In the warm up, I noticed Rafa’s smart new haircut. But nagging thoughts still troubled me like an unpaid tax bill (I don’t have an unpaid tax bill). A sense of foreboding doom so strong could only mean one thing: maybe we wouldn’t win. Maybe we’d mess it all up. A win would have allowed us some breathing space, anything else would just pile the pressure on immensely.
From the kick off, the Dolan was negative. Wigan went for the big stuff early and set their stall out, Moore (Kieffer, not Liam) putting himself about and doing the ugly stuff well. So much so that he opened the scoring on 23 minutes, a goal that should have been dealt with from the cross but wasn’t, allowing him to fool everyone and backheel the white sphere into the onion bag. What was mild negativity threatened to break out into ugly, mindless violence as the Dolan was left reeling by this setback. So too were the players who immediately froze and began making even the most basic of errors. The players we’d relied on so much throughout the season (Pelé, Swift, Morrison) became strangers to themselves, their teammates and the fans by behaving as if they were on work experience.
As half time approached, I left my seat and slipped down to the concourse. I didn’t actually need anything, I just needed some air, like a dramatic middle aged woman at a party held in a stuffy community (or village) hall. I ended getting some chips from The Chipsmyth. They were great, really great actually, but I’m not going to go into detail because I’ve got bigger fish to fry in this article.
The chips had made me slightly dehydrated, so I queued for a bottle of water (£2.40, excellent). As I did so an older fan, resplendent in current replica shirt, Elm Park-era badge bobble hat, play-off final scarf and brown leather jacket began chatting to me. He suggested that this type of game just needed experience all over the pitch and it was hard to argue at that point. I may or may not have tweeted that the club should fold immediately and settled back into my seat for a surely more positive second 45.

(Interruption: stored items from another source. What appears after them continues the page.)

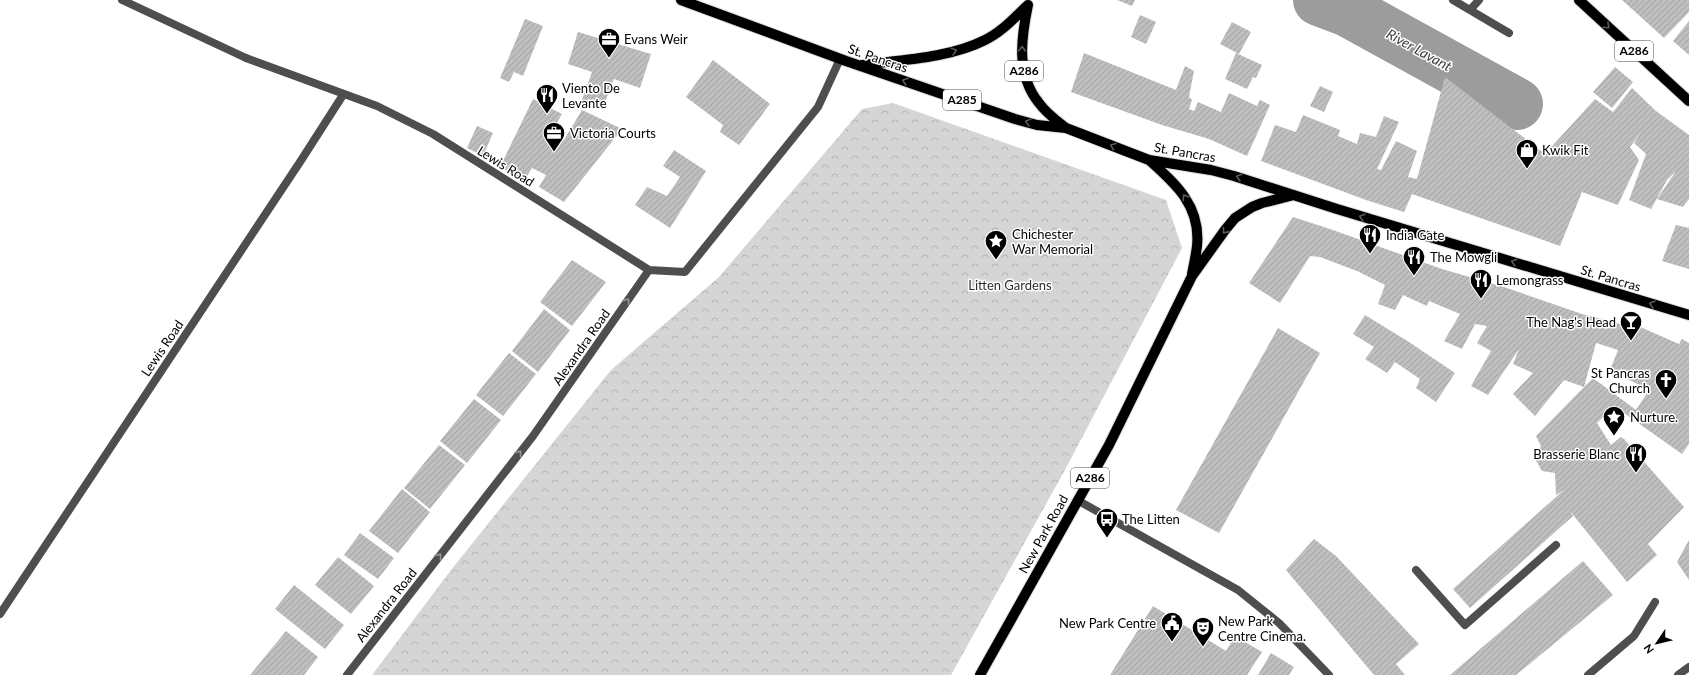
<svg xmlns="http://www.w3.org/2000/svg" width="1689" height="675" viewBox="0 0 1689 675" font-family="Lato,sans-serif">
  <defs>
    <pattern id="park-crowns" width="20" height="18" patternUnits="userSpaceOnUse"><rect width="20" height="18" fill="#d5d5d5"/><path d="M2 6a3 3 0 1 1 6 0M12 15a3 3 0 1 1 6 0" fill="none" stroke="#b5b5b5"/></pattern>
    <pattern id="building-hatch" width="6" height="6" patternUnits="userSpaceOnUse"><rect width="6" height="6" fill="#bebebe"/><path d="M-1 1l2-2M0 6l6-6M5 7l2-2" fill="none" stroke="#a2a2a2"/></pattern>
  </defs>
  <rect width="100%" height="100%" fill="#fff"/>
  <!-- park -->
  <path fill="url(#park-crowns)" d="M893 103 1166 200 1182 248 1066 468 951 675H372L451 570 611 370 719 277 862 109Z"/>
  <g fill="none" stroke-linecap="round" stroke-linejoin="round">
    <!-- river -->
    <path stroke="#9c9c9c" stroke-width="52" d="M1319 0 1348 11 1517 104"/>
  </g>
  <!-- building -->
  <path fill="url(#building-hatch)" fill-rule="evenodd" d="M1117 0H1135L1132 6Z
    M1622 0H1689V12L1664 38Z
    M1140 15 1156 22 1146 44 1131 37Z
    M525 19 543 26 523 76 514 72 509 82 500 78Z
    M1689 21V55L1673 41Z
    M1232 22 1251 32 1239 54 1220 44Z
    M578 32 651 54 640 88 614 79 603 107 581 102 592 72 568 64Z
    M1084 53 1176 90 1185 66 1194 71 1189 97 1192 100 1189 109 1194 111 1198 102 1221 112 1229 93 1257 106 1260 100 1270 105 1247 156 1209 139 1162 125 1071 92Z
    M1236 53 1262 65 1256 78 1253 77 1247 89 1225 79Z
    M713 60 770 104 739 145 720 132 723 125 686 97Z
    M1615 67 1633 82 1612 108 1593 92Z
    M1445 77 1545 154 1595 99 1613 112 1632 88 1656 111 1689 135V199L1683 207 1657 199 1676 171 1667 180 1651 209 1629 200 1646 154 1634 143 1641 132 1630 147 1639 160 1618 205 1582 192 1560 246 1412 194 1404 212 1366 200 1261 161 1275 125 1296 132 1303 115 1340 130 1338 136 1357 144 1360 133 1376 137 1384 116 1399 122 1377 169 1381 170 1396 141 1417 151 1408 177 1417 179Z
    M1320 86 1333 92 1324 112 1310 106Z
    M533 99 562 114 549 136 564 140 582 110 622 129 564 202 539 187 546 175 532 168 524 181 500 167Z
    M477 126 493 133 483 156 467 148Z
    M674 150 706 171 670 228 635 205 647 187 667 196 680 177 663 166Z
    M1293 217 1330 229 1442 269 1504 287 1582 314 1628 326 1629 322 1679 344 1682 339 1689 343V444L1682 454 1614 406 1597 423 1611 445 1621 437 1624 439 1684 507 1648 544 1657 555 1627 582 1570 511 1573 516 1470 608 1453 589 1565 489 1556 495 1555 473 1542 471 1535 459 1541 446 1536 436 1584 387 1564 380 1535 416 1513 394 1533 373 1513 364 1519 349 1488 395 1471 386 1491 351 1477 343 1487 326 1475 324 1462 349 1444 341 1460 314 1429 301 1427 306 1403 295 1395 310 1378 304 1385 285 1357 271 1320 257 1310 256 1280 303 1249 283ZM1596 343 1618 350 1610 370 1649 390 1636 410 1593 378 1584 387Z
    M1676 225 1689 228V269L1662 261Z
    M572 260 606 282 572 326 540 302Z
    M544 309 570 330 538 372 512 351Z
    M1365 315 1409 342 1455 373 1436 402 1416 388 1420 379 1395 362 1387 373 1365 359 1374 347 1353 334Z
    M1278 328 1320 353 1219 533 1176 510Z
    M509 353 536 374 503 416 476 395Z
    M474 399 501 420 467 463 440 441Z
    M439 445 465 465 430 509 404 488Z
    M402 489 430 512 398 553 369 531Z
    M360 533 394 558 378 579 344 555Z
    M1314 539 1336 556 1419 644 1396 664 1405 675H1374L1286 570Z
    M1689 540V580L1677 562Z
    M338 557 374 586 351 614 315 585Z
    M1583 561 1613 595 1516 675H1450Z
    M294 585 344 625 325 649 275 609Z
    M1153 606 1226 651 1235 636 1262 652 1247 675H1110Z
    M286 631 318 657 304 675H250Z
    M1271 653 1294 667 1289 675H1258Z"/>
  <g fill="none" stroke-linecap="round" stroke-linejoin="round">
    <!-- primary casing -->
    <g stroke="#dbdbdb" stroke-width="12">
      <path id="primary" d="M681 0 846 61 1015 119 1037 125 1066 128 1149 160 1211 170 1234 176 1337 209 1689 315
        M1579 0 1689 101
        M1028 5C1021 38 1016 75 1039 103 1046 113 1057 121 1066 128
        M862 65C901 60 950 58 985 40 1002 32 1015 17 1028 5
        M1149 160C1176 184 1201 206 1197 246 1196 255 1194 264 1192 274
        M980 675 1109 445 1192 276 1225 230 1235 218 1252 207 1262 203 1294 195"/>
    </g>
    <!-- lane -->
    <path stroke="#4e4e4e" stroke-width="8" d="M122 0 246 58
      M1453 0 1509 33
      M1470 10 1479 0
      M1077 500 1238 590 1279 623 1329 675
      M1416 570 1465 625 1556 545
      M1588 675 1634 636 1655 602"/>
    <!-- street -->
    <path stroke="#4e4e4e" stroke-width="8" d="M246 58 377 106 433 134 649 270 685 272 818 107 840 59
      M0 614 300 162 343 95
      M347 675 533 436 649 270
      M1678 675 1689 667"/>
    <!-- primary -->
    <use href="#primary" stroke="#000" stroke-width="10"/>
  </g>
  <!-- one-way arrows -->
  <defs><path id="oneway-chevron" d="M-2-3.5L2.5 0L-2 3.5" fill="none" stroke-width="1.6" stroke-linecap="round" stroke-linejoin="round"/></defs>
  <g stroke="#595959">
    <use href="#oneway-chevron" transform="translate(1607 26) rotate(43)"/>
    <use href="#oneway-chevron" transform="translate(1022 49) rotate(-89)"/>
    <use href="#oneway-chevron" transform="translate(954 51) rotate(-15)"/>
    <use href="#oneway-chevron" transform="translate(905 81) rotate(-161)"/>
    <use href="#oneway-chevron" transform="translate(1028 122) rotate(-165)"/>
    <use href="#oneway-chevron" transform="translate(1113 146) rotate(-159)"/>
    <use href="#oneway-chevron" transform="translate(1239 177) rotate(-164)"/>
    <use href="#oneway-chevron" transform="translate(1185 197) rotate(-122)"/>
    <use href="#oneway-chevron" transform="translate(1362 217) rotate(-163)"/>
    <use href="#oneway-chevron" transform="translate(1225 231) rotate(129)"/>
    <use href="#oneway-chevron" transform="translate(1514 262) rotate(-163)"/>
    <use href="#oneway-chevron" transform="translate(1652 304) rotate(-164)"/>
  </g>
  <g stroke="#959595">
    <use href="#oneway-chevron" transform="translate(627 301) rotate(-55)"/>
    <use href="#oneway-chevron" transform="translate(519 453) rotate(-52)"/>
    <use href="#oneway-chevron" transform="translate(439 556) rotate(-52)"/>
  </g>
  <!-- icons -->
  <defs>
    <g id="office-pin" transform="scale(1.15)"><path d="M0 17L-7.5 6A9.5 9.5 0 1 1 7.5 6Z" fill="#000" stroke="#fff"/><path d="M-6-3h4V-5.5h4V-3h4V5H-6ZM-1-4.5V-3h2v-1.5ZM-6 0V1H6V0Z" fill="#fff"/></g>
    <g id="restaurant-pin" transform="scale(1.15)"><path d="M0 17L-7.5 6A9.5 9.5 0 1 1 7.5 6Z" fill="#000" stroke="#fff"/><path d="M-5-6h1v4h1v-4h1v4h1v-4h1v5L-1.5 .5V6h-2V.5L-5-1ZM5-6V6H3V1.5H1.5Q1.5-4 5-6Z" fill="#fff"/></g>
    <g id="shop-pin" transform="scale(1.15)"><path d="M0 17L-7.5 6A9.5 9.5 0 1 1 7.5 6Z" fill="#000" stroke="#fff"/><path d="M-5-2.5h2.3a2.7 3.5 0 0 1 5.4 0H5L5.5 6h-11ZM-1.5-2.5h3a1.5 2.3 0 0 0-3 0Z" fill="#fff"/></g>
    <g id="sight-pin" transform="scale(1.15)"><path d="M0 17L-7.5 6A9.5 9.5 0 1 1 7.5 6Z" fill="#000" stroke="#fff"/><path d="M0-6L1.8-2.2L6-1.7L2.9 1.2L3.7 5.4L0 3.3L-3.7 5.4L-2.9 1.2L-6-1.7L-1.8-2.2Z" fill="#fff"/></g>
    <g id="bar-pin" transform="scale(1.15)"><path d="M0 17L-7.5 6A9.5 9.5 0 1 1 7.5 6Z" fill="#000" stroke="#fff"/><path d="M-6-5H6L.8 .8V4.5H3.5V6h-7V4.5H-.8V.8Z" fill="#fff"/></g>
    <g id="church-pin" transform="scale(1.15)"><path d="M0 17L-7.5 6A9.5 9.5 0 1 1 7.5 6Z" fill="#000" stroke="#fff"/><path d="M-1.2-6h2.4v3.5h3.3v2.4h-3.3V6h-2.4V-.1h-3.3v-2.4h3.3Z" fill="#fff"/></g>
    <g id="bus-pin" transform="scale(1.15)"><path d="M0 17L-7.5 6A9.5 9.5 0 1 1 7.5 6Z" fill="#000" stroke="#fff"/><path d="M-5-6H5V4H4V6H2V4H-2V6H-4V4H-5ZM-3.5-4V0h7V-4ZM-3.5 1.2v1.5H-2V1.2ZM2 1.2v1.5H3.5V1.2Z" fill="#fff"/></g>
    <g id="civic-pin" transform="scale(1.15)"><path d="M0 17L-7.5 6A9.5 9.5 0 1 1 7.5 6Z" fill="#000" stroke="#fff"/><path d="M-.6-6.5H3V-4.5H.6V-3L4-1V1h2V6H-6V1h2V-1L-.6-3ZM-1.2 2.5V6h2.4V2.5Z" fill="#fff"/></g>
    <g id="theatre-pin" transform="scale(1.15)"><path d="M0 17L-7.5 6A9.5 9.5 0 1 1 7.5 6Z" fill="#000" stroke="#fff"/><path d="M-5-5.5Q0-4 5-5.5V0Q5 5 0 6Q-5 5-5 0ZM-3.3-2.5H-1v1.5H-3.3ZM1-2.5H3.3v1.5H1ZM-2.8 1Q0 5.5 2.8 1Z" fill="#fff"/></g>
  </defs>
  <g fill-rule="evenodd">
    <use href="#office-pin" x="609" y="39"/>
    <use href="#restaurant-pin" x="547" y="95"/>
    <use href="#office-pin" x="554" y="133"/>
    <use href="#shop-pin" x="1527" y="150"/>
    <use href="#restaurant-pin" x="1370" y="235"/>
    <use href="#sight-pin" x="996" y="241"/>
    <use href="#restaurant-pin" x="1414" y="257"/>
    <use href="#restaurant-pin" x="1481" y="280"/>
    <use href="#bar-pin" x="1631" y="322"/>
    <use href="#church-pin" x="1666" y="380"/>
    <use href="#sight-pin" x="1614" y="417"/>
    <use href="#restaurant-pin" x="1636" y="454"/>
    <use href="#bus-pin" x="1107" y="519"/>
    <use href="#civic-pin" x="1172" y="623"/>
    <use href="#theatre-pin" x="1203" y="628"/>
  </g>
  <g text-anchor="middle" stroke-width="3" stroke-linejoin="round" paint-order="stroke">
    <!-- shield labels -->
    <g fill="#fff" stroke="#4c4c4c" stroke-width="1">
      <rect x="1615" y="41" width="38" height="20" rx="3"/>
      <rect x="1005" y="61" width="38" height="20" rx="3"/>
      <rect x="943" y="90" width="38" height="20" rx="3"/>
      <rect x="1071" y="468" width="38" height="20" rx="3"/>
    </g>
    <g font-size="12" font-weight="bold" fill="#000">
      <text x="1634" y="55">A286</text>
      <text x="1024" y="75">A286</text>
      <text x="962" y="104">A285</text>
      <text x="1090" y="482">A286</text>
    </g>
    <!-- poi labels -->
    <g font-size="13" fill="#000" stroke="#fff" text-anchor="start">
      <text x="624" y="44">Evans Weir</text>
      <text x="562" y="93">Viento De<tspan x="562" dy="15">Levante</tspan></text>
      <text x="570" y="138">Victoria Courts</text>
      <text x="1542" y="155">Kwik Fit</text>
      <text x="1012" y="239">Chichester<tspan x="1012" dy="15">War Memorial</tspan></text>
      <text x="1386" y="240">India Gate</text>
      <text x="1430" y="262">The Mowgli</text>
      <text x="1496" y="285">Lemongrass</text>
      <text x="1616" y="327" text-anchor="end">The Nag's Head</text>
      <text x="1650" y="378" text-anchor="end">St Pancras<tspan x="1650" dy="15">Church</tspan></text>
      <text x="1630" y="422">Nurture.</text>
      <text x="1620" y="459" text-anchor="end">Brasserie Blanc</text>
      <text x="1122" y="524">The Litten</text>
      <text x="1218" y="626">New Park<tspan x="1218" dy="15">Centre Cinema.</tspan></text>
      <text x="1156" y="628" text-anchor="end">New Park Centre</text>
    </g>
    <!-- street labels -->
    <g font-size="13" fill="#000" stroke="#fff">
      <text transform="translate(878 58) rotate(19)" y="5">St. Pancras</text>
      <text transform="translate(1185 152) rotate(10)" y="5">St. Pancras</text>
      <text transform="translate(506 166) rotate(32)" y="5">Lewis Road</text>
      <text transform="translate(1611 278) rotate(17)" y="5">St. Pancras</text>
      <text transform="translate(581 347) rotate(-55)" y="5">Alexandra Road</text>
      <text transform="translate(162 348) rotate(-56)" y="5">Lewis Road</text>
      <text transform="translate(1043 534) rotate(-61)" y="5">New Park Road</text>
      <text transform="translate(386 605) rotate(-52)" y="5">Alexandra Road</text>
    </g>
    <!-- park labels -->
    <g font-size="13" fill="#2c2c2c" stroke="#fff">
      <text x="1010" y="290">Litten Gardens</text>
    </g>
    <!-- water labels -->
    <g font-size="14" font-style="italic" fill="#3d3d3d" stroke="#fff">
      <text transform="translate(1419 50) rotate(29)" y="5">River Lavant</text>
    </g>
  </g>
  <!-- north arrow -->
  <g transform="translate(1657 643) rotate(235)" stroke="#ffffff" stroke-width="3" paint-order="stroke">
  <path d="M0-3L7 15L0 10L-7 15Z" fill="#000000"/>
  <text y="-6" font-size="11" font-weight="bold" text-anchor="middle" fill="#000000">N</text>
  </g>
</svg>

Pelé and Araruna were hooked for Olise (should have started) and Adam (also should have started, maybe). They made little or no impact on the game, Olise marginally better than Adam. Around the 55-minute mark, I actually heard someone say “it’s because Gunter is injured”. This made me LOL inside my head (spoiler alert: my upcoming opinion piece is about Chris Gunter the Bionic Man) as I imagined our new Kenyan fans on Facebook doing their nut over a similar line of thought around Masika.
On 67 minutes, things became farcical. Wigan scored with a fluke shot it has to be said, but the shot itself nestled inside Rafa’s left hand post. Cue bedlam in the away end (if 20 people can actually cause bedlam) and exits being used by some Reading fans. Club 1871 began singing how rubbish we were (in a bit more colour) before we had our first real shot on target which tested the keeper on the 75th minute.
Just to repeat that: it had taken us 75 minutes to force a shot which we genuinely could have scored from, a full 25 minutes before the end of the game. Reading that back makes me want to vomit in my mouth. It was at this point that I left. I can’t tell what you happened after that because I didn’t listen to the radio, speak to anyone or acknowledge my existence as a Reading fan. I drove home in a silent fury, threw my season ticket in the bin, got in the shower and tried to forget about my night (except the Tiger Bus). After my shower, I calmly collected both my thoughts and my season ticket and made my way to bed. It was just before 10pm.
Before I went to sleep, I made the cardinal sin of going on Twitter, reading one tweet criticising Bowen for not using his third sub. In his defence, they were all so unbelievable shocking his hardest decision would have been who to take off. As I mentioned earlier, Wigan at home is so very Championship. It is so basic in its existence that it’s harder to lose it than win.
In the context of our season, this performance is very difficult to explain. But here’s the rub: Reading have failed to win these types of games over the last four/five years, which is the main reason for the dreadful league finishes, poor consistency and veritable conveyor belt of managers. Over Christmas, I was telling anyone who would listen that we were going up, simple as that. Since that golden of all golden periods, we have collapsed like a warm Easter egg. We’ve lost the intensity, the desire, the know how and the presence to get three points regularly.
Make no mistake, we are now in a relegation battle and the first game in that survival quest starts at home on Saturday against a team who are bang in form. History under Bowen tells us that the team are capable of a reaction after a poor performance, but the players need to want it, step up and do their individual jobs properly. If they don’t, God help the them if they put out another performance like that again.